As we become more residential, I am convinced that we must re-conceptualize our notions of residential life. Specifically, we must provide our students with attractive spaces in which to live, study and have fun, and we must create a campus culture and a set of campus activities which better forward our academic goals. To do so, I propose the following:
a) That we build new on-campus residential halls designed both physically and programmatically to attract more sophomores, juniors and seniors to on-campus residences. In particular, I believe that we will need to offer suite or apartment style housing (with single rooms) that appeals to students who are looking for private and quiet places to study along with common social places for interaction with other students and with faculty. These new spaces should offer easier and more effective access to the campus network and to the internet than is possible from off-campus apartments.
b) That we continue to explore possibilities for curricular and co-curricular enrichment related to our academic programs, such as those developed by colleagues who have participated in the NEH Wyatt summer seminars and that have long been in place for the Honors Program.
c) That we organize both any new residence halls and floors of some existing halls around academic themes or topics (although not around discipline-based majors) in order to create an intellectually stimulating and socially enjoyable living-learning environment for our students. For example, these themes might grow out of the Core Curriculum. They might deal with larger questions of meaning. They might change every few years to reflect different curricular emphases or emerging student-faculty interests. They might take advantage of visiting faculty. One hall might be set aside for students engaged in independent work of some sort. Over time, it might be that particular halls would develop particular identities. Each hall would need modest funding for guest speakers and group events. Each floor of the new halls might also include a seminar room where currently offered seminars of interest to students in that hall might be taught. These seminar rooms might also be the location in the evening for guest speakers, other group activities or study. If we could find the financial support, we might include faculty apartments in the new halls. The success of such an approach to residential life would require the participation of interested members of the faculty.
I should note that several members of the faculty have recently proposed that next fall we establish pilot programs in some of the halls which would locate students taking particular courses on the same floor and which would sponsor co-curricular programs for these students.
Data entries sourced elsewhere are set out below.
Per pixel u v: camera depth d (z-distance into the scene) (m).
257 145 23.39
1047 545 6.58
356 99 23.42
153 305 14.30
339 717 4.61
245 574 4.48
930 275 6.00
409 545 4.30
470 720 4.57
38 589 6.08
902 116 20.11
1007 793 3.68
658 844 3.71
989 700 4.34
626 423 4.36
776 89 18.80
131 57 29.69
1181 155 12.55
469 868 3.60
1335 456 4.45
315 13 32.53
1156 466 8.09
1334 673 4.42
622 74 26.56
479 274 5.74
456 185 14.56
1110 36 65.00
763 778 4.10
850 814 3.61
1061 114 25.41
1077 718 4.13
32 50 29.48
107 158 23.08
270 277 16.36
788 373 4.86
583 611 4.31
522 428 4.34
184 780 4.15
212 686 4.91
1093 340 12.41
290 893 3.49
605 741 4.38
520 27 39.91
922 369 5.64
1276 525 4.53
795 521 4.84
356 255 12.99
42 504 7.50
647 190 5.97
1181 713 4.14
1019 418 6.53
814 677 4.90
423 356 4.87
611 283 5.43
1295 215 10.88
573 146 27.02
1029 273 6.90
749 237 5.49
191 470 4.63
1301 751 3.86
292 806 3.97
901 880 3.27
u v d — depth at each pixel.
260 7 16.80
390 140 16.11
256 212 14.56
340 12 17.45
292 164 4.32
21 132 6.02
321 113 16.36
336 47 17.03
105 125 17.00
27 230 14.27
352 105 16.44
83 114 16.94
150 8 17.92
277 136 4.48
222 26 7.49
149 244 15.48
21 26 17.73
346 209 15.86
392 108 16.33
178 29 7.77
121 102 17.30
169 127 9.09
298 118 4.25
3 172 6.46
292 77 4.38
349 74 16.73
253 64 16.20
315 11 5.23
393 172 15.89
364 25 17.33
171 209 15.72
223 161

I am optimistic that we will be able to do so.
5) Some students express concern that campus life is not varied or interesting enough. Others seem to believe that intellectual life and having fun are mutually exclusive. Yet others believe that campus life is sufficiently varied but that it lacks activities of interest and value to the campus as a whole. And conventional wisdom has it that the student body lacks a sense of school spirit. Although various campus groups sponsor a great many interesting activities, the truth is that many of our students do not feel engaged in the life of the campus. With the exception of Prelude and Passages, there are few all-campus activities which connect students to one another or to the University. As a result, our students may not be benefiting as fully as they might from being part of a residential community. We know that this lack of institutional connection continues for many of our students after they graduate. Or to put it another way, our students' lack of identification with the campus as a whole has, after their graduation, meant that even as many alumni feel connected to an affinity group or to members of the faculty, they do not feel a connection to the University per se.
I propose that we review our approach to campus programming with the following goals in mind:
a) That campus life seek to appeal to the broad interests of the student body as a whole rather than being a set of often fragmented and ad hoc activities. Specifically, I believe that we need to find a way to ensure that we are developing and revising campus programs with the goal of meeting the full range of student interests and campus co-curricular needs.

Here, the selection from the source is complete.